+++ Exercise material +++

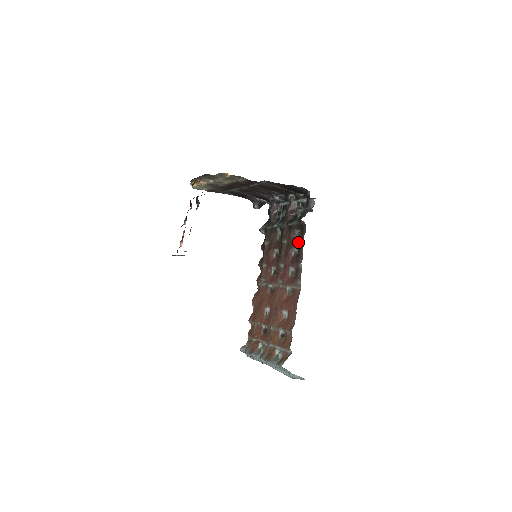
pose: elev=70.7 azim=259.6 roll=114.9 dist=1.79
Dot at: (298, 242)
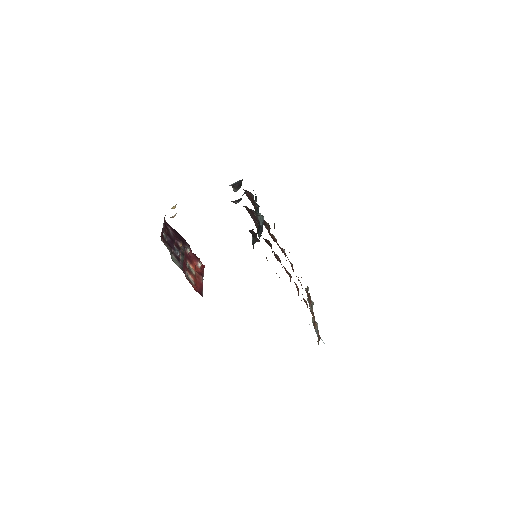
Dot at: occluded
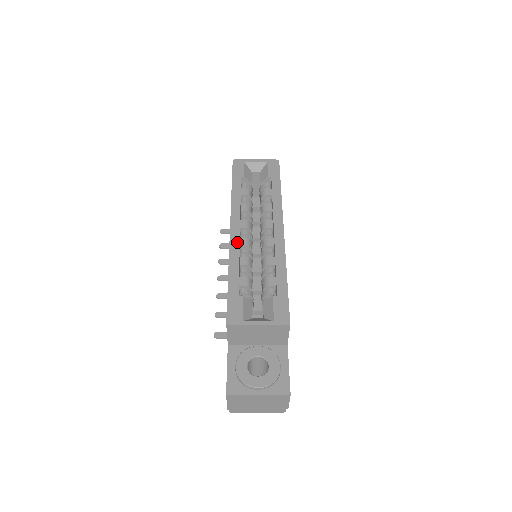
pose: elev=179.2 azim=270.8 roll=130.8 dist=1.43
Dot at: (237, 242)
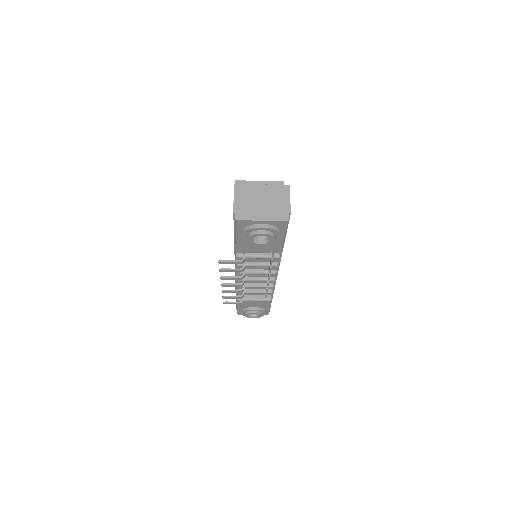
Dot at: occluded
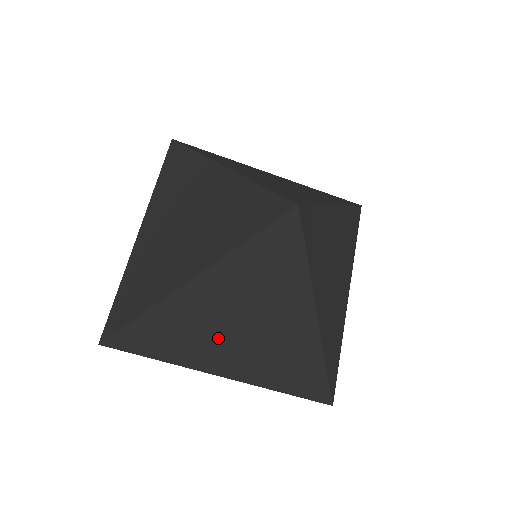
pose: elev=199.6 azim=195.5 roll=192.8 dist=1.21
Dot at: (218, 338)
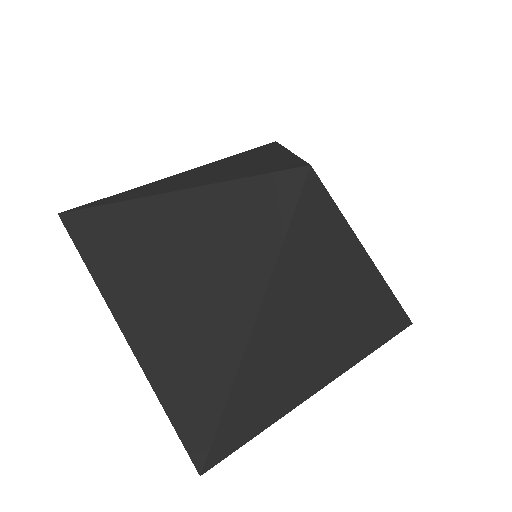
Dot at: (148, 280)
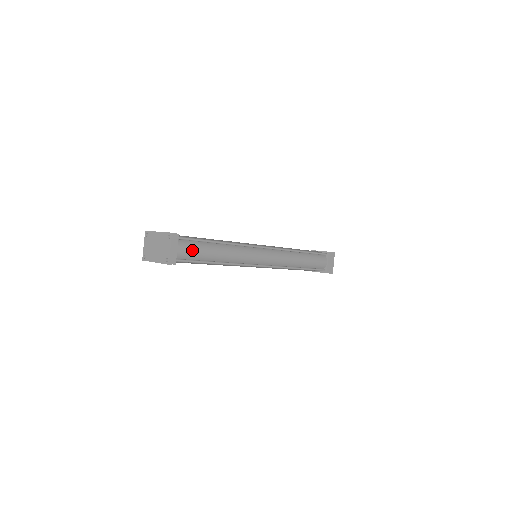
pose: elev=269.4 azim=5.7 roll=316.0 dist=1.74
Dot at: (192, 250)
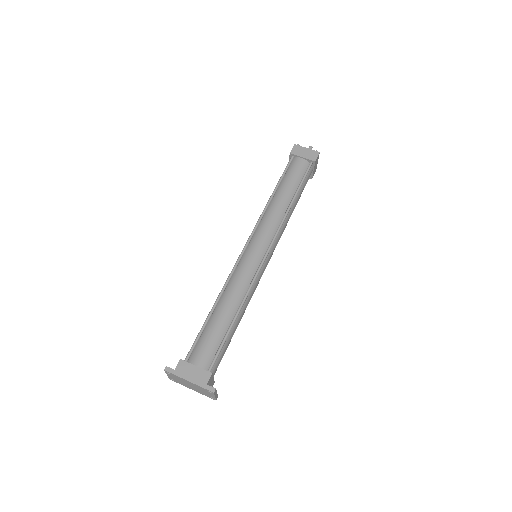
Dot at: occluded
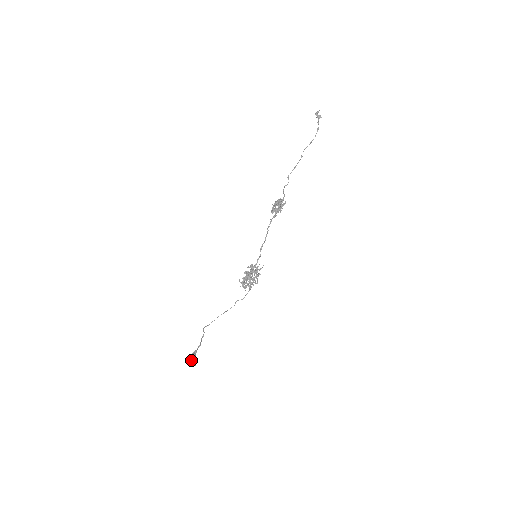
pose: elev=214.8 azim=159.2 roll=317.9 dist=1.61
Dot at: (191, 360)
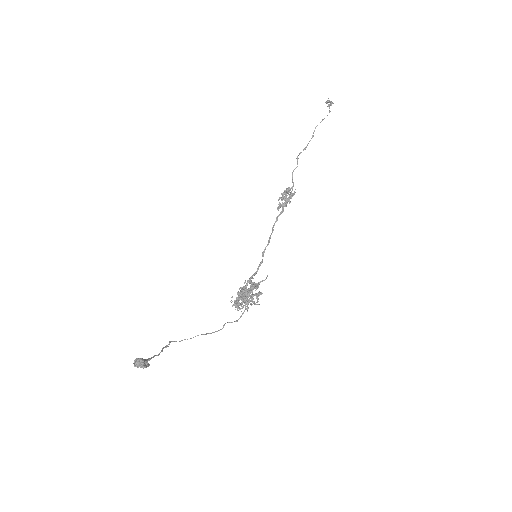
Dot at: (139, 358)
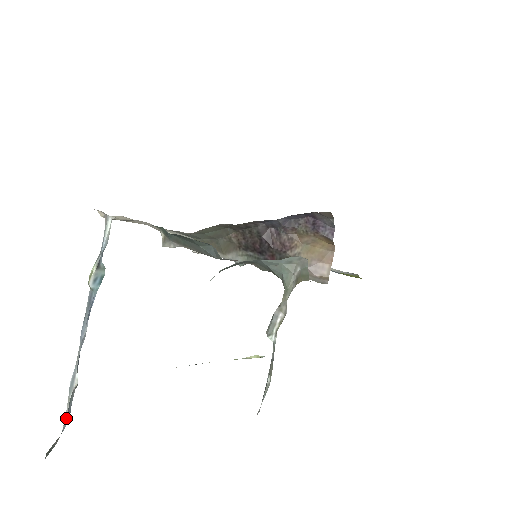
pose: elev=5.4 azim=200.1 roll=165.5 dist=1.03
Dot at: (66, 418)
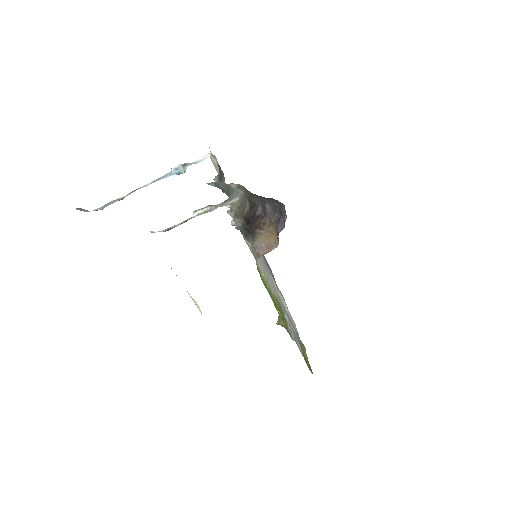
Dot at: (101, 207)
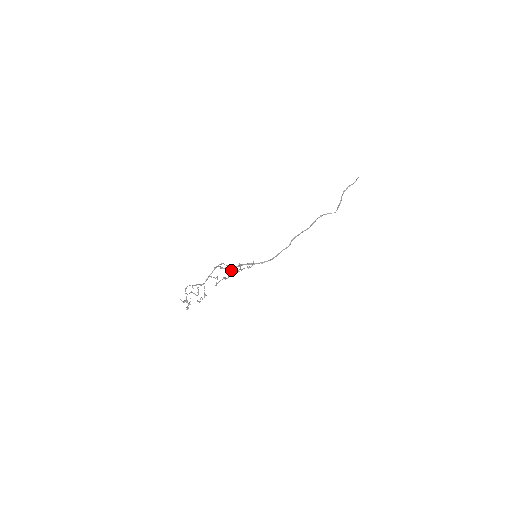
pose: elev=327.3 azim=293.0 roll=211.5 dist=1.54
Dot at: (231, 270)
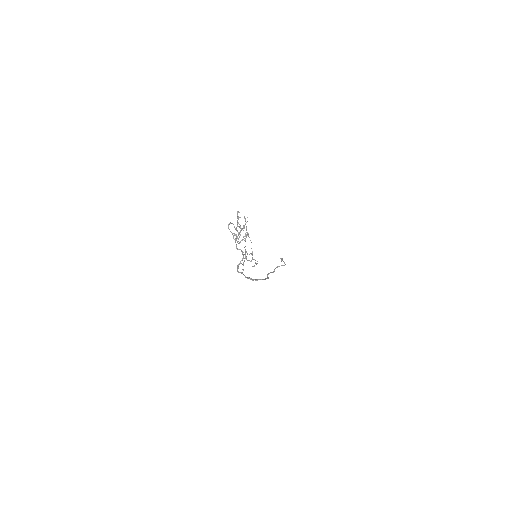
Dot at: (244, 258)
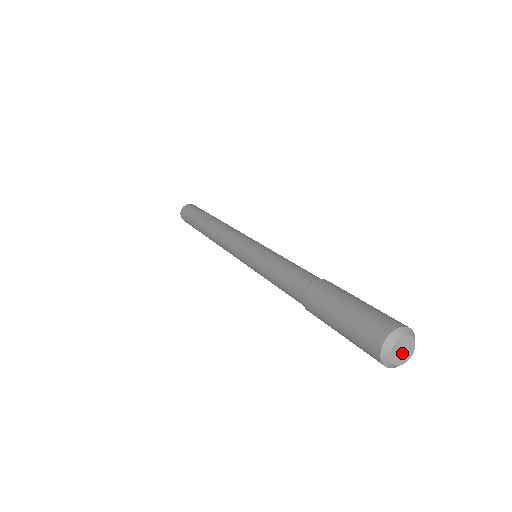
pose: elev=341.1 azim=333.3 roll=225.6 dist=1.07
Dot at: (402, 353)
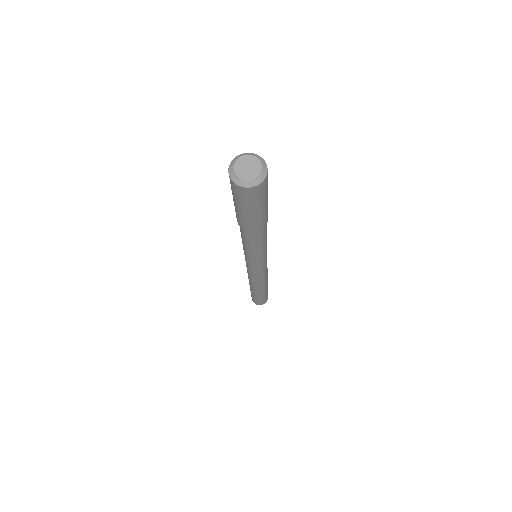
Dot at: (247, 169)
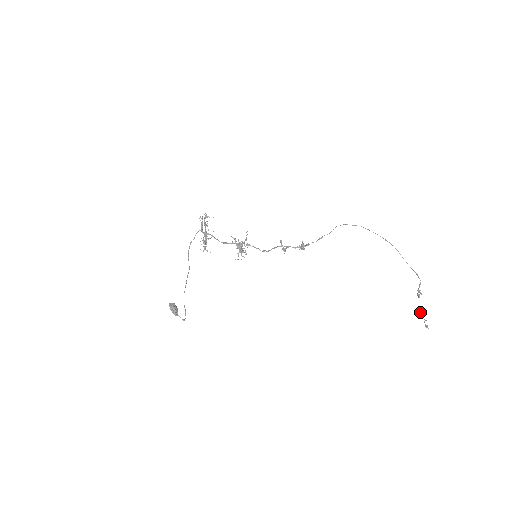
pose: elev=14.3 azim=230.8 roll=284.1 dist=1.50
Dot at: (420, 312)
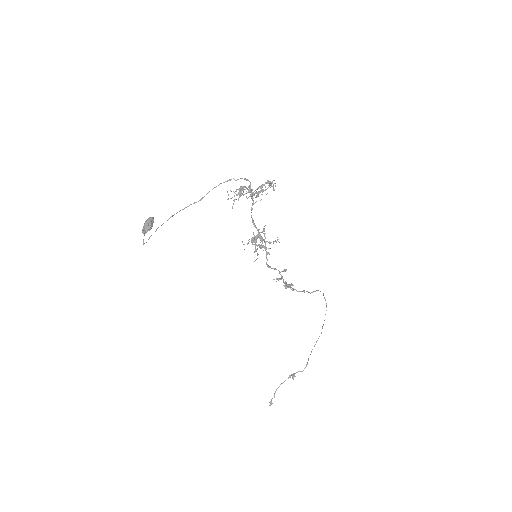
Dot at: occluded
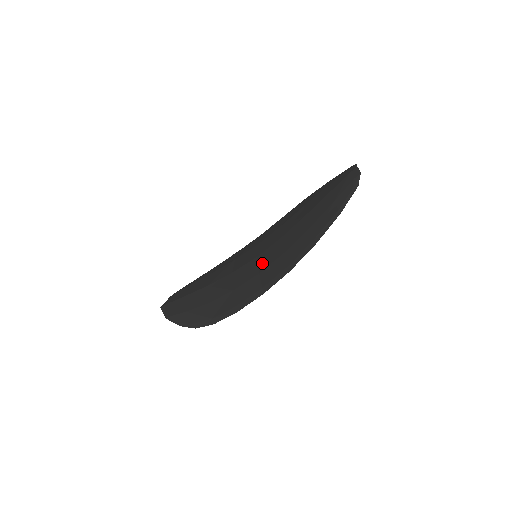
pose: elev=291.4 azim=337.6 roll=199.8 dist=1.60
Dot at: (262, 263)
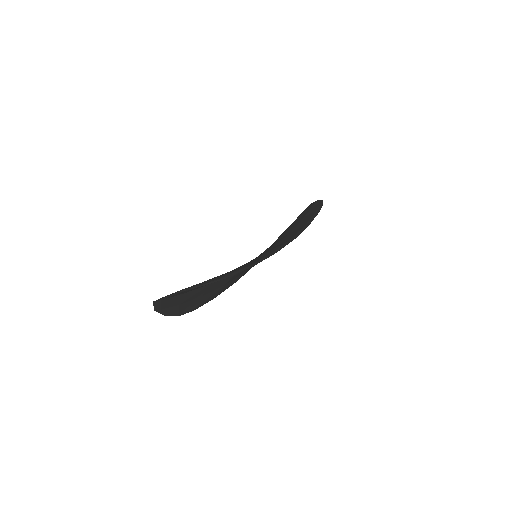
Dot at: (270, 248)
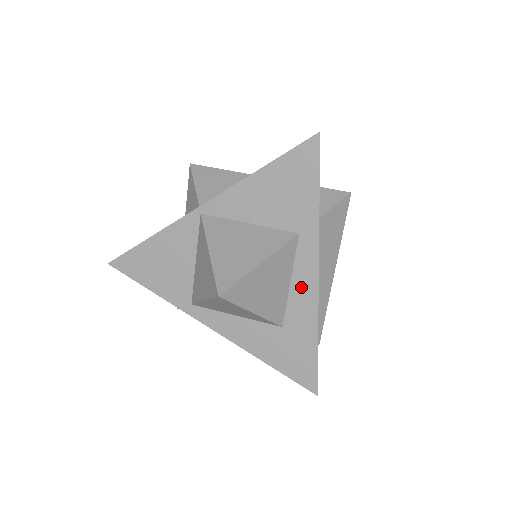
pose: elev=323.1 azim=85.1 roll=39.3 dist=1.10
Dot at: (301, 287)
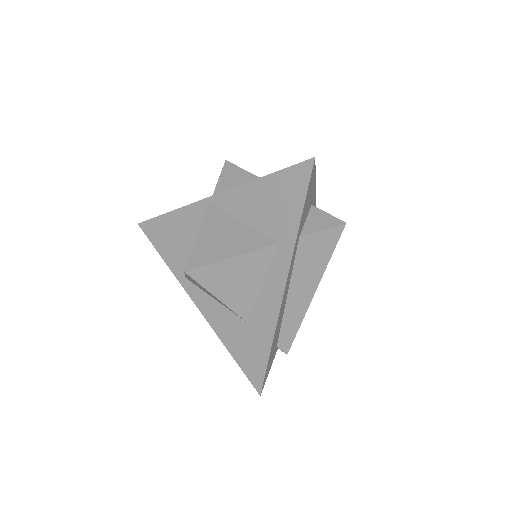
Dot at: (269, 292)
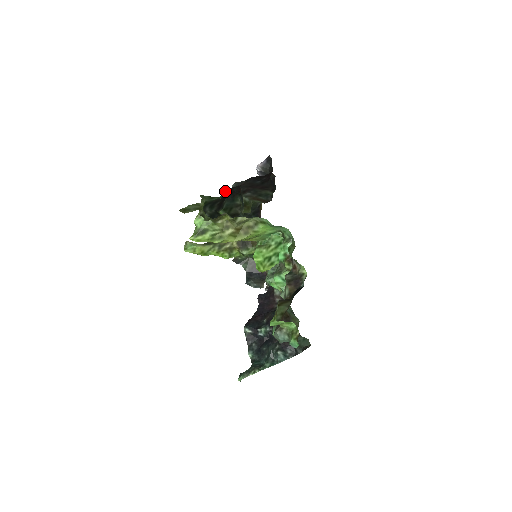
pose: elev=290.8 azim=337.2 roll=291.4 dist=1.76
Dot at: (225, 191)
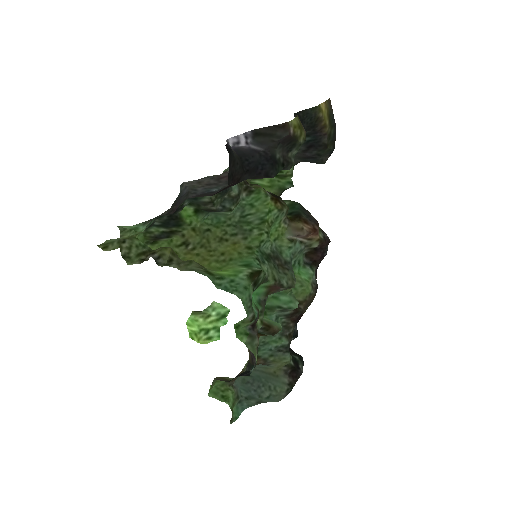
Dot at: occluded
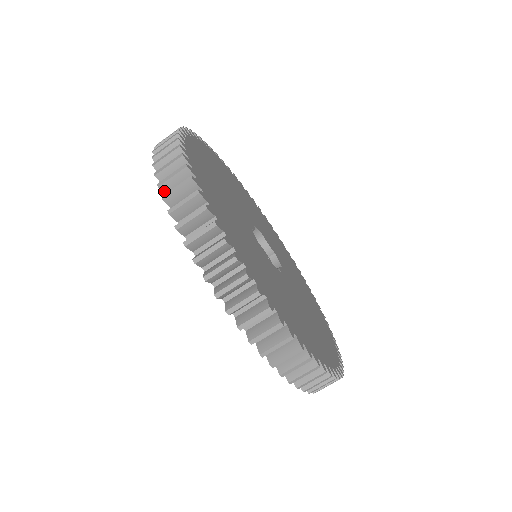
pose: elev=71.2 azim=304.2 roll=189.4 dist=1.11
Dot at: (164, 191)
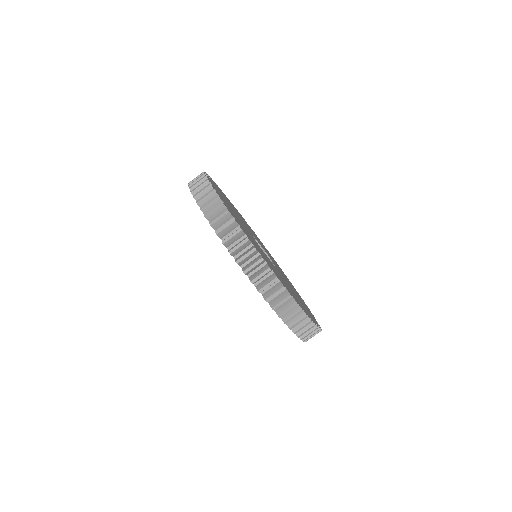
Dot at: (214, 228)
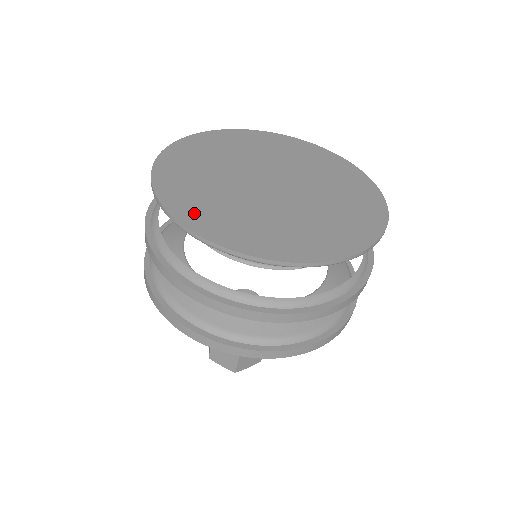
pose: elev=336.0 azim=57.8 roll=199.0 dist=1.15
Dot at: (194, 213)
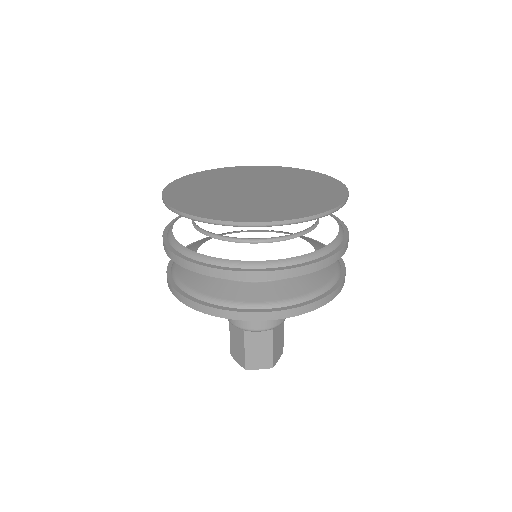
Dot at: (178, 196)
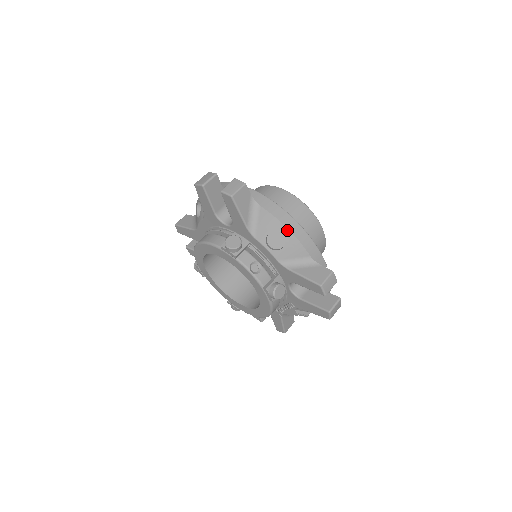
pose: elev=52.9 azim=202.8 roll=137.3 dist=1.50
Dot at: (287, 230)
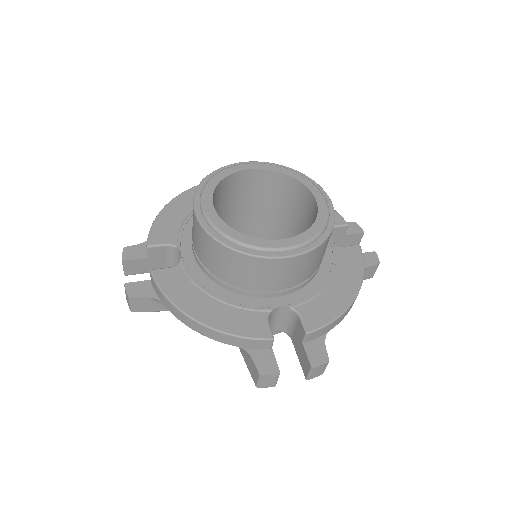
Dot at: (195, 330)
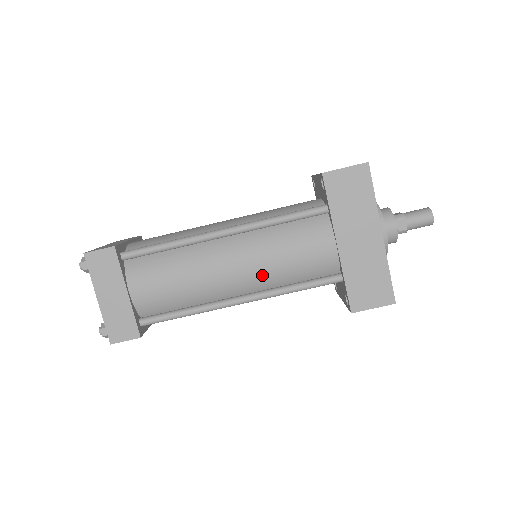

+++

* Do this
Output every line of the listing above as a JSON list of strings, one string per line, with blank lines dropped and the pictures left out.

* Task answer
[
  "pose: elev=70.7 azim=259.6 roll=114.9 dist=1.79",
  "Dot at: (298, 242)",
  "Dot at: occluded",
  "pose: elev=179.2 azim=270.8 roll=130.8 dist=1.43",
  "Dot at: (237, 242)",
  "Dot at: occluded",
  "pose: elev=199.6 azim=195.5 roll=192.8 dist=1.21",
  "Dot at: (218, 338)",
  "Dot at: (148, 280)",
  "pose: elev=269.4 azim=5.7 roll=316.0 dist=1.74",
  "Dot at: (192, 250)",
  "Dot at: occluded",
  "pose: elev=214.8 azim=159.2 roll=317.9 dist=1.61",
  "Dot at: (191, 360)",
  "Dot at: (139, 358)",
  "pose: elev=5.4 azim=200.1 roll=165.5 dist=1.03",
  "Dot at: (66, 418)",
  "Dot at: (101, 207)",
  "pose: elev=327.3 azim=293.0 roll=211.5 dist=1.54",
  "Dot at: (231, 270)",
  "Dot at: (244, 258)",
  "pose: elev=341.1 azim=333.3 roll=225.6 dist=1.07",
  "Dot at: (402, 353)",
  "Dot at: (247, 169)",
  "pose: elev=14.3 azim=230.8 roll=284.1 dist=1.50",
  "Dot at: (420, 312)",
  "Dot at: occluded",
  "pose: elev=291.4 azim=337.6 roll=199.8 dist=1.60",
  "Dot at: (262, 263)",
  "Dot at: (270, 248)",
  "pose: elev=323.1 azim=85.1 roll=39.3 dist=1.10",
  "Dot at: (301, 287)",
  "Dot at: (269, 292)",
  "pose: elev=290.8 azim=337.2 roll=291.4 dist=1.76",
  "Dot at: (225, 191)",
  "Dot at: occluded",
  "pose: elev=71.2 azim=304.2 roll=189.4 dist=1.11",
  "Dot at: (164, 191)",
  "Dot at: (214, 228)",
  "pose: elev=336.0 azim=57.8 roll=199.0 dist=1.15",
  "Dot at: (194, 213)",
  "Dot at: (178, 196)",
  "pose: elev=52.9 azim=202.8 roll=137.3 dist=1.50",
  "Dot at: (287, 230)",
  "Dot at: (195, 330)"
]